The digital platform offers elective surgeries for people who do not have health insurance. By offering a high volume of patients to private hospitals with idle capacity in the operating room, the company manages to make the price of operations up to 40% cheaper.
Among the renowned hospitals on the market in São Paulo and Rio de Janeiro are Hospital Alemão Oswaldo Cruz, Sabará Hospital Infantil and Casa de Saúde São João de Deus. In total, Vidia already works with 10 brands, in addition to diagnostic networks.
The company also splits the cost of the surgeries and even offers a website for the patient to perform a “virtual crowdfunding” to raise money for the procedure.
“In the last decades, health in Brazil has been structured in a binary way: on the one hand, insurance and health plans regulated by the ANS and, at a very distant end, the SUS. For those who do not have a plan, but are willing to pay for health care, there are no options. That's where we come in, we are the third way”, explains Thiago Bonini, co-founder and CEO of Vidia.

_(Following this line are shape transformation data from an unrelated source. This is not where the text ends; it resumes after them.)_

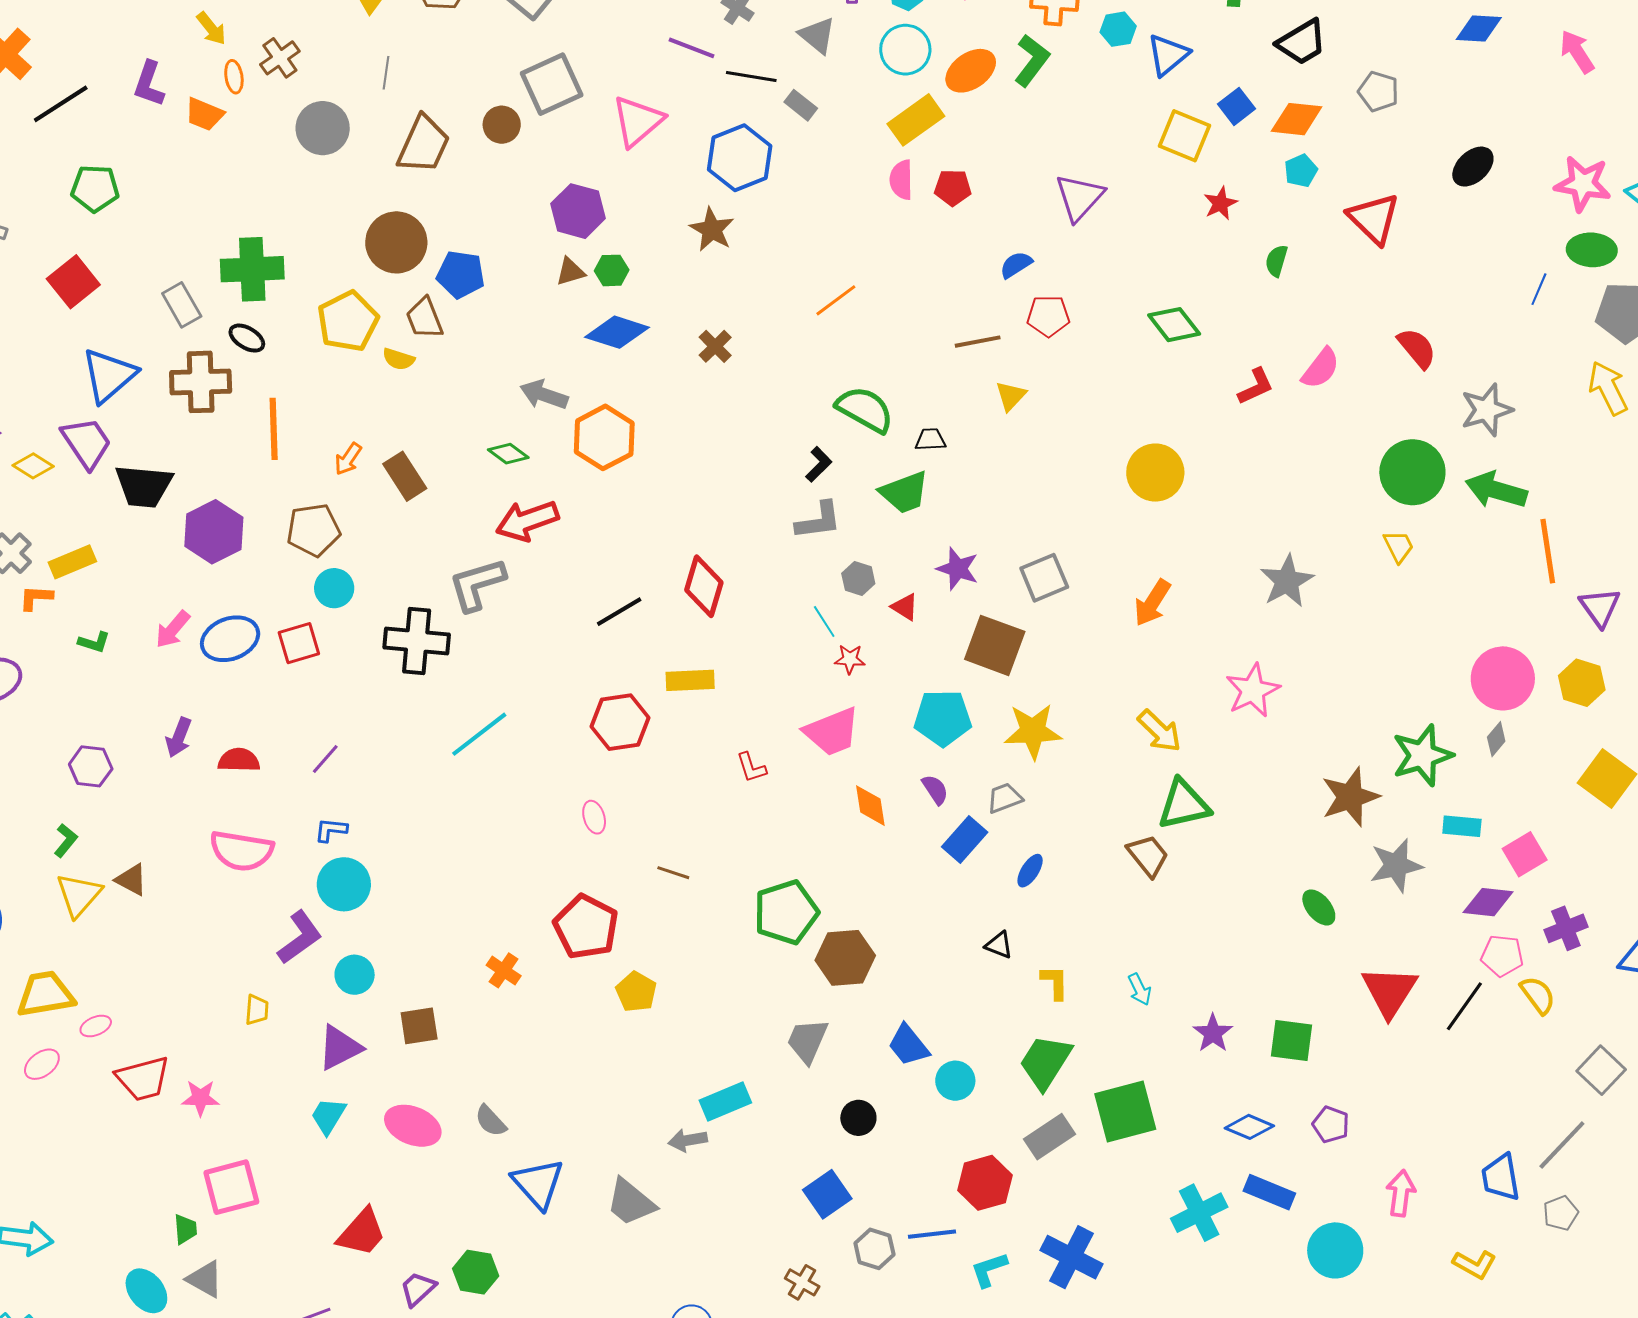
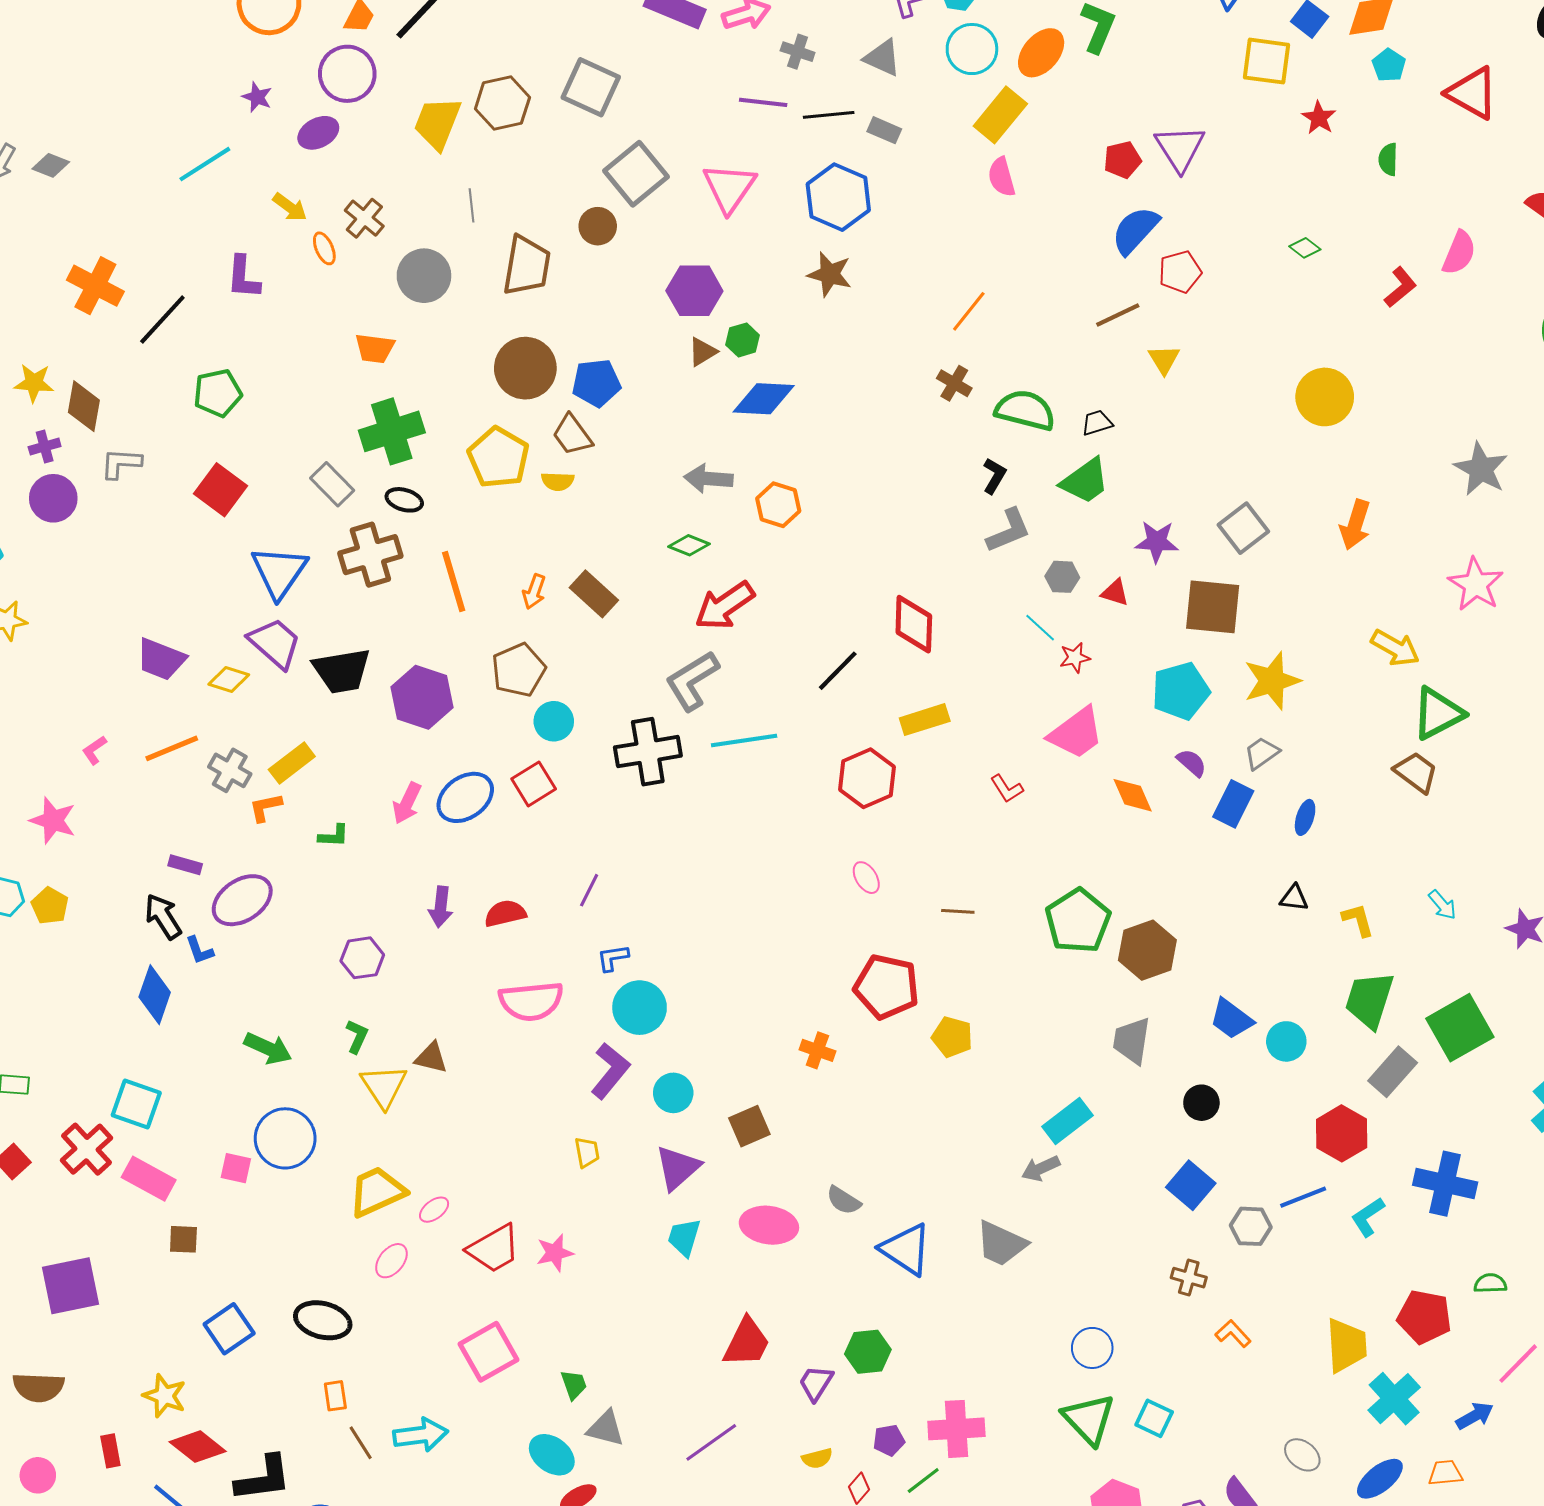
orange trapezoid: (204, 114) -> (375, 348), moved
red pentagon: (953, 188) -> (1122, 160), moved
blue semicircle: (1016, 265) -> (1135, 230), size x1.6
green diamond: (1174, 325) -> (1305, 248), size x0.6
brown cross: (715, 346) -> (954, 383), moved
orange hexagon: (604, 437) -> (778, 505), size x0.7
cyan line: (479, 734) -> (744, 741), moved, turned 44
pink square: (231, 1187) -> (489, 1352), moved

Another differentiator is the fixed cost of the procedure negotiated with the hospitals. The startup negotiates a complete package, in which the medical team, the surgical center, exams and consultations are included. According to Bonini, the amount paid by the client is fixed and includes all the assistance until the medical discharge.
In the short time since their launch, Vidia has generated over USD $560K in extra revenue for partner hospitals and has offered access to healthcare to over 500 families.

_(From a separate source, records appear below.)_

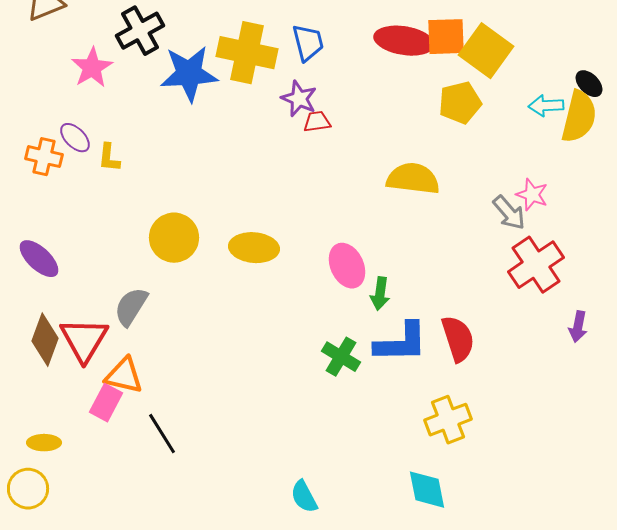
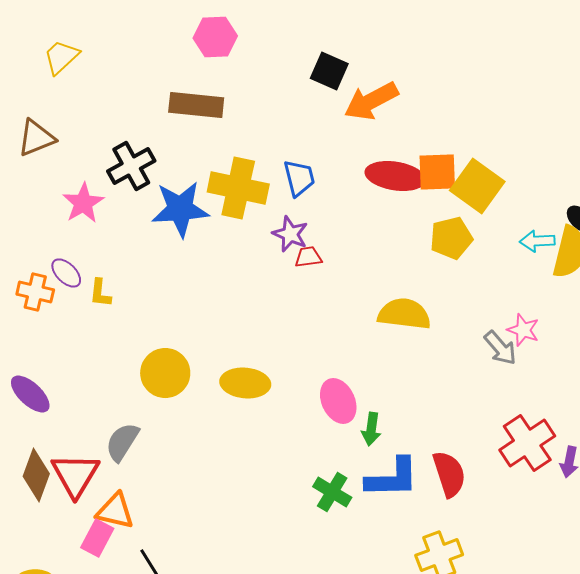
red cross: (536, 265) -> (527, 443), moved

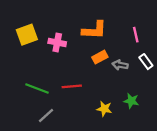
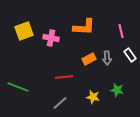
orange rectangle: (100, 57) -> (89, 59), moved
gray arrow: (120, 65) -> (107, 58), turned -104
green line: (37, 89) -> (18, 87), moved
gray line: (46, 115) -> (60, 103), moved

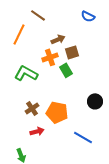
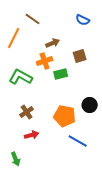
brown square: (72, 52) -> (80, 56), moved
green rectangle: (66, 70) -> (61, 74), turned -72
orange pentagon: (57, 112) -> (65, 116), moved

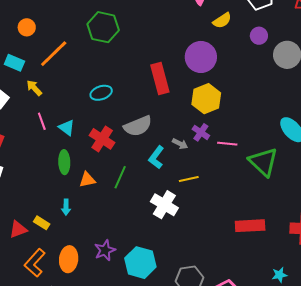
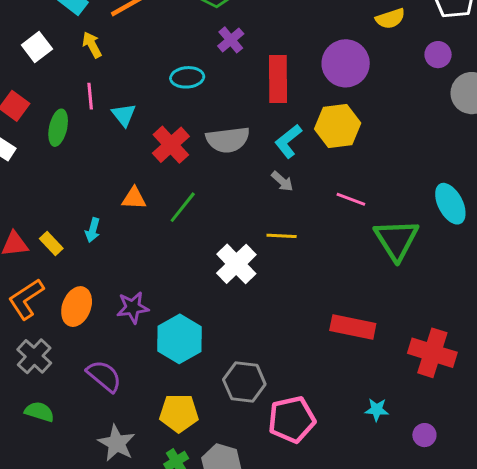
purple cross: (201, 132) -> (231, 40), moved
cyan L-shape: (156, 157) -> (288, 141), moved
green ellipse: (64, 162) -> (58, 128), moved

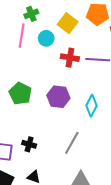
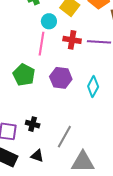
pink line: (22, 36) -> (41, 44), moved
gray line: (72, 143) -> (64, 137), moved

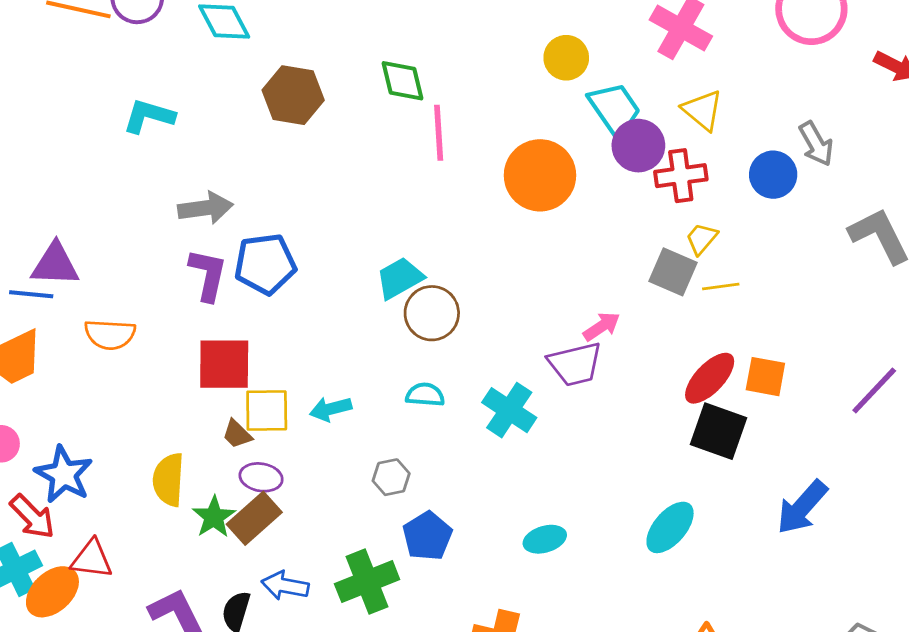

The startup raised USD $1.7M in a seed round led by Caravela Capital, with the participation of Verve Capital, Preface Ventures, Niu Ventures, K50 Ventures, Head and Heart Capital, and Aimores Investments.
Vidia was previously accelerated by Eretz.Bio, Albert Einstein Hospital's innovation hub, and selected as ScaleUp Endeavor.
With the new capital, the startup wants to scale their business. Vidia is negotiating with hospitals in two capitals in the Northeast of Brazil and wants to test the model in smaller centers, such as the interior of São Paulo and Paraná.